* **Work request**:
Only the pictures are to be dropped; return all other data below exactly.

(Records contained in a dataset)
****************

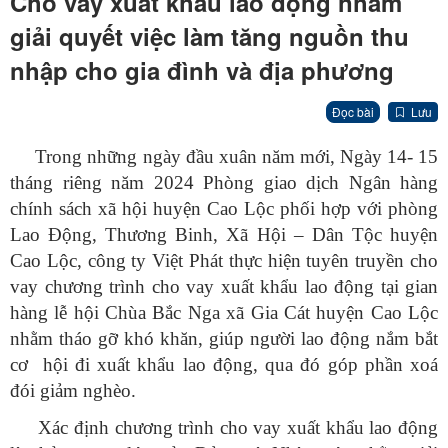
Cho vay xuất khẩu lao động nhằm
giải quyết việc làm tăng nguồn thu
nhập cho gia đình và địa phương
Đọc bài
Lưu
Trong những ngày đầu xuân năm mới, Ngày 14- 15
tháng riêng năm 2024 Phòng giao dịch Ngân hàng
chính sách xã hội huyện Cao Lộc phối hợp với phòng
Lao Động, Thương Binh, Xã Hội – Dân Tộc huyện
Cao Lộc, công ty Việt Phát thực hiện tuyên truyền cho
vay chương trình cho vay xuất khẩu lao động tại gian
hàng lễ hội Chùa Bắc Nga xã Gia Cát huyện Cao Lộc
nhằm tháo gỡ khó khăn, giúp người lao động nắm bắt
cơ hội đi xuất khẩu lao động, qua đó góp phần xoá
đói giảm nghèo.
Xác định chương trình cho vay xuất khẩu lao động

****************

* **Solution for this exercise**:
Cho vay xuất khẩu lao động nhằm
giải quyết việc làm tăng nguồn thu
nhập cho gia đình và địa phương
Đọc bài
Lưu
Trong những ngày đầu xuân năm mới, Ngày 14- 15
tháng riêng năm 2024 Phòng giao dịch Ngân hàng
chính sách xã hội huyện Cao Lộc phối hợp với phòng
Lao Động, Thương Binh, Xã Hội – Dân Tộc huyện
Cao Lộc, công ty Việt Phát thực hiện tuyên truyền cho
vay chương trình cho vay xuất khẩu lao động tại gian
hàng lễ hội Chùa Bắc Nga xã Gia Cát huyện Cao Lộc
nhằm tháo gỡ khó khăn, giúp người lao động nắm bắt
cơ hội đi xuất khẩu lao động, qua đó góp phần xoá
đói giảm nghèo.
Xác định chương trình cho vay xuất khẩu lao động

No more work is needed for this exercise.